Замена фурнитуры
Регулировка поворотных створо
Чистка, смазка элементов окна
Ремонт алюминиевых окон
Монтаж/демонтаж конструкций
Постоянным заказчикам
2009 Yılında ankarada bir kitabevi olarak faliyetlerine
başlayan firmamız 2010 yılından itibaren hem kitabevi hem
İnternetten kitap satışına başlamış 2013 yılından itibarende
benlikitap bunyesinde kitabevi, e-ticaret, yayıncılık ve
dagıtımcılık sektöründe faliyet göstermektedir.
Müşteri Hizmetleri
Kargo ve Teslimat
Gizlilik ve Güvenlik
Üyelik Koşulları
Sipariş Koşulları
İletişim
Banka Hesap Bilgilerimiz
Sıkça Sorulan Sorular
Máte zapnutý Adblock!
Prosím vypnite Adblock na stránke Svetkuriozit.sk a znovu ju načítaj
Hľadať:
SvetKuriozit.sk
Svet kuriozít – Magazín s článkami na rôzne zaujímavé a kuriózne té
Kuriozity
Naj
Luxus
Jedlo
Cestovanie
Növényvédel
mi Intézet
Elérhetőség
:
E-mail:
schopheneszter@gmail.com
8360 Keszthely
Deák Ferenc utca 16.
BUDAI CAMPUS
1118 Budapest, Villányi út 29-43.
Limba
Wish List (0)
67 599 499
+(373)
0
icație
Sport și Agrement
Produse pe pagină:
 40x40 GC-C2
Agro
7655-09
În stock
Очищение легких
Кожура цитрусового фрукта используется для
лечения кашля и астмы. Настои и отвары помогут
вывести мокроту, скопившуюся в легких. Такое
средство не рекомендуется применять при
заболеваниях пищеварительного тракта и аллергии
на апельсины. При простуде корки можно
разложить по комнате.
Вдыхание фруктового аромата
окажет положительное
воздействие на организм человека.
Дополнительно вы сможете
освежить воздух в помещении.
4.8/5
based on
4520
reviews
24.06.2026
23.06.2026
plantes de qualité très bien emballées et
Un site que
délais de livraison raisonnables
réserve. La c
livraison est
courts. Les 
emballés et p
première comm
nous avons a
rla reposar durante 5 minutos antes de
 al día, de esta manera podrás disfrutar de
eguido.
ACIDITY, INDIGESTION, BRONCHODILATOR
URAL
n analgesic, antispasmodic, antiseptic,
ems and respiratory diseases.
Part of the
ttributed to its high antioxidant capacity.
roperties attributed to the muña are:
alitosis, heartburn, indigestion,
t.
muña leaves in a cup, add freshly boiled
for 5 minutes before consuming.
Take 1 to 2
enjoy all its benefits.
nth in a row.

TRY IT — The entries are to be retyped in full, with no alteration.

RESPONSE TO THE EXERCISE —
Замена фурнитуры
Регулировка поворотных створо
Чистка, смазка элементов окна
Ремонт алюминиевых окон
Монтаж/демонтаж конструкций
Постоянным заказчикам
2009 Yılında ankarada bir kitabevi olarak faliyetlerine
başlayan firmamız 2010 yılından itibaren hem kitabevi hem
İnternetten kitap satışına başlamış 2013 yılından itibarende
benlikitap bunyesinde kitabevi, e-ticaret, yayıncılık ve
dagıtımcılık sektöründe faliyet göstermektedir.
Müşteri Hizmetleri
Kargo ve Teslimat
Gizlilik ve Güvenlik
Üyelik Koşulları
Sipariş Koşulları
İletişim
Banka Hesap Bilgilerimiz
Sıkça Sorulan Sorular
Máte zapnutý Adblock!
Prosím vypnite Adblock na stránke Svetkuriozit.sk a znovu ju načítaj
Hľadať:
SvetKuriozit.sk
Svet kuriozít – Magazín s článkami na rôzne zaujímavé a kuriózne té
Kuriozity
Naj
Luxus
Jedlo
Cestovanie
Növényvédel
mi Intézet
Elérhetőség
:
E-mail:
schopheneszter@gmail.com
8360 Keszthely
Deák Ferenc utca 16.
BUDAI CAMPUS
1118 Budapest, Villányi út 29-43.
Limba
Wish List (0)
67 599 499
+(373)
0
icație
Sport și Agrement
Produse pe pagină:
 40x40 GC-C2
Agro
7655-09
În stock
Очищение легких
Кожура цитрусового фрукта используется для
лечения кашля и астмы. Настои и отвары помогут
вывести мокроту, скопившуюся в легких. Такое
средство не рекомендуется применять при
заболеваниях пищеварительного тракта и аллергии
на апельсины. При простуде корки можно
разложить по комнате.
Вдыхание фруктового аромата
окажет положительное
воздействие на организм человека.
Дополнительно вы сможете
освежить воздух в помещении.
4.8/5
based on
4520
reviews
24.06.2026
23.06.2026
plantes de qualité très bien emballées et
Un site que
délais de livraison raisonnables
réserve. La c
livraison est
courts. Les 
emballés et p
première comm
nous avons a
rla reposar durante 5 minutos antes de
 al día, de esta manera podrás disfrutar de
eguido.
ACIDITY, INDIGESTION, BRONCHODILATOR
URAL
n analgesic, antispasmodic, antiseptic,
ems and respiratory diseases.
Part of the
ttributed to its high antioxidant capacity.
roperties attributed to the muña are:
alitosis, heartburn, indigestion,
t.
muña leaves in a cup, add freshly boiled
for 5 minutes before consuming.
Take 1 to 2
enjoy all its benefits.
nth in a row.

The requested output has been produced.